What is the oxidation number of iodine in SO4 2-?

Answer 1

The oxidation number of a free element is zero. However, the oxidation number of elements (e.g. iodine) in compounds will not be zero. The actual oxidation number/state can be deduced if the chemical formula of the compound is given.

Answer 2

iodine has an oxidation number of zero in the elemental form (I2). In iodide salts containing I- it has an oxidation number of -1. There are a range of compounds with iodine in other oxidation states, for example the compounds with fluorine IF, IF3, IF5, IF7 where iodine has oxidation numbers of +1, +3, +5, +7

Answer 3

Iodine oxides are chemical compounds of oxygen and iodine.
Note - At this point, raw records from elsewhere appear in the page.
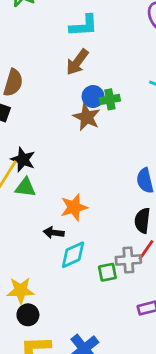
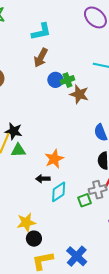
brown star: (87, 117) -> (79, 94), moved

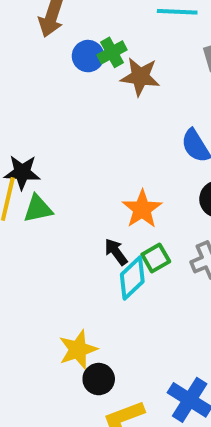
orange star: (54, 159) -> (142, 209), moved
black arrow: (43, 179) -> (116, 252), moved, turned 64
green square: (85, 200) -> (156, 258), moved

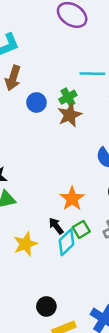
green cross: (112, 52) -> (68, 97), moved
brown star: (140, 77) -> (70, 115), turned -30
yellow star: (78, 350) -> (25, 244), moved

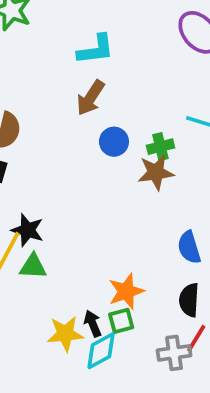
green square: (81, 229) -> (121, 321), moved
yellow star: (25, 244) -> (65, 334), moved

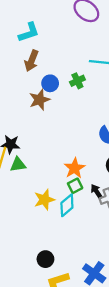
brown star: (156, 172) -> (40, 100), moved
black arrow: (93, 324) -> (97, 191), moved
There exist multiple oxides as iodine has more than one oxidation state.

+2 in IO,

+4 in IO2,

+3 and +5 in I2O4,

+5 in I2O5,

+3 and +5 in I4O9

Answer 4

The oxidation number of iodine in SO4 2- is +7. In sulfate ion (SO4 2-), the overall charge is -2. Oxygen has an oxidation number of -2, so sulfur must have an oxidation number of +6 to balance the charge. Since there are four oxygen atoms with a total oxidation number of -8, the oxidation number of iodine must be +7 to balance the overall charge of -2.

Answer 5

0- as it is in elemental state

Anything in elemental state = 0 (oxidation number)

Hope that helped. Good Luck!

Answer 6

0 for the elemental form

It forms both cations and anions, depending on what it is bonding with. The most likely is the -1 anion.

Answer 7

0 oxidation state

Answer 8

There is no iodine in the sulfate ion!